Michael and Jennifer have had parallel careers in the pool. When Michael started to excel in the water as he approached high school age, Jennifer turned to the same coach who trained her until she became a student-athlete at IU.

She knew coach Mark Schubert could give Michael the same strong swimming foundation she'd gained years before when she spent her high school years training with him in Mission Viejo, California. She decided to move there to ramp up her training.

"Mark would send workouts for Michael to train with," Jennifer said. "When Michael started his junior year in high school, he decided he needed more. He moved out to Mission Viejo so he could train in person with Mark. There was no question it would be a perfect fit."

Jennifer grew up in Bloomington and watched the IU swim team practice when she was younger. She called herself a "pool rat" and immediately jumped right into the sport. That same team that she watched growing up became her family after she joined the IU women's swim team in 1980.

Michael Brinegar. View print quality image
Michael, who started swimming at age 5, was immediately hooked on the sport. Photo courtesy of IU Athletics

"When I was deciding where I wanted to study after California, I knew I wanted to come home," she said. "It was fun to come back to this campus, a place I always envisioned to be my home."

And she quickly made herself right at home. She was a member of the 1981 Big Ten Championship team and held many student records. She placed sixth in the 200-meter freestyle and was part of the gold-medal-winning 400-meter freestyle team in preliminary heats at the 1976 Olympics. She also held two American and U.S. Open records and was a two-time national champion.

When it came time for her son to take the next step in his swimming career and education, Jennifer said, he went into the process with an open mind. But he was drawn to the university where he'd grown up attending soccer and basketball games. The proximity to his family made IU an even more perfect fit.

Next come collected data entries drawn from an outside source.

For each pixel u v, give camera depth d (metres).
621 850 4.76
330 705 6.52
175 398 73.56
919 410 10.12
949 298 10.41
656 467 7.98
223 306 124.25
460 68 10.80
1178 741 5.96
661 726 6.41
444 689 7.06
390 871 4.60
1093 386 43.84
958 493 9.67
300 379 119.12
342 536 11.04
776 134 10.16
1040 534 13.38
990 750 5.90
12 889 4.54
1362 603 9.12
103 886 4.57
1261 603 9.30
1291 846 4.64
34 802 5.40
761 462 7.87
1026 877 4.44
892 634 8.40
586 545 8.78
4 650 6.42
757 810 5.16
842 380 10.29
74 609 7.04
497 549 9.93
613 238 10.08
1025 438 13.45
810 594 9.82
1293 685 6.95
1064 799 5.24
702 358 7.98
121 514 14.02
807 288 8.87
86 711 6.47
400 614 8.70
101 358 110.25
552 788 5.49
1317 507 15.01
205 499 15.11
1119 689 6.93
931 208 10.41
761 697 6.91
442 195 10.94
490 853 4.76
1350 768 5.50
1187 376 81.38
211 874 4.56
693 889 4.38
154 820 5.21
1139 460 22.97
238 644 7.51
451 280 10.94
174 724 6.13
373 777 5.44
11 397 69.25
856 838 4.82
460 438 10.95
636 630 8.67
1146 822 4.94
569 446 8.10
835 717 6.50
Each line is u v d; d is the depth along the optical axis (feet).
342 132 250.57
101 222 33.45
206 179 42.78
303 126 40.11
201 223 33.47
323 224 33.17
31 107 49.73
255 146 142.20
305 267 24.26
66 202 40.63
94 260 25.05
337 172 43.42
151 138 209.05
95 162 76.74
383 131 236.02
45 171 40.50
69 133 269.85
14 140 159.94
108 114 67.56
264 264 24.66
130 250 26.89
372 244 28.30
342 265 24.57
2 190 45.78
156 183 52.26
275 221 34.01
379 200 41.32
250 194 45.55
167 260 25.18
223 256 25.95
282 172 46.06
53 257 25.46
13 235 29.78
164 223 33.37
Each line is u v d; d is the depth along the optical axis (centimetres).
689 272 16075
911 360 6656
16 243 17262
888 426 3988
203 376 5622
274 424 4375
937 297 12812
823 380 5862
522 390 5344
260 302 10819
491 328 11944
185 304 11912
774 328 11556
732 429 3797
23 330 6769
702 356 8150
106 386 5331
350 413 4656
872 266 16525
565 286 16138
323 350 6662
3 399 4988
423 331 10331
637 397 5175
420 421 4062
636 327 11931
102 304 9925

"I enjoy having my parents close to me," Michael said. "It's nice knowing that I have them near me if I am ever struggling with anything."

As his season is in full swing, Michael is excited to compete in his events, the 1,650-yard and 500-yard freestyle. Some of his accomplishments include winning silver in the 1,650-yard freestyle and placing fifth in the 500-yard freestyle at the Big Ten Championship.

"Training with the other distance swimmers has been awesome," Michael said. "We are a tight-knit group. It's a great environment to train in."

Jennifer -- who now works for IU Athletics, helping student-athletes who have committed and applied to IU complete the enrollment process -- said she's happy for Michael and the college choice he made.

"Head coach Ray Looze has put together a phenomenal set of coaches for the team," she said. "The student-athlete services that are available to Michael are so strong. This university is such a great fit."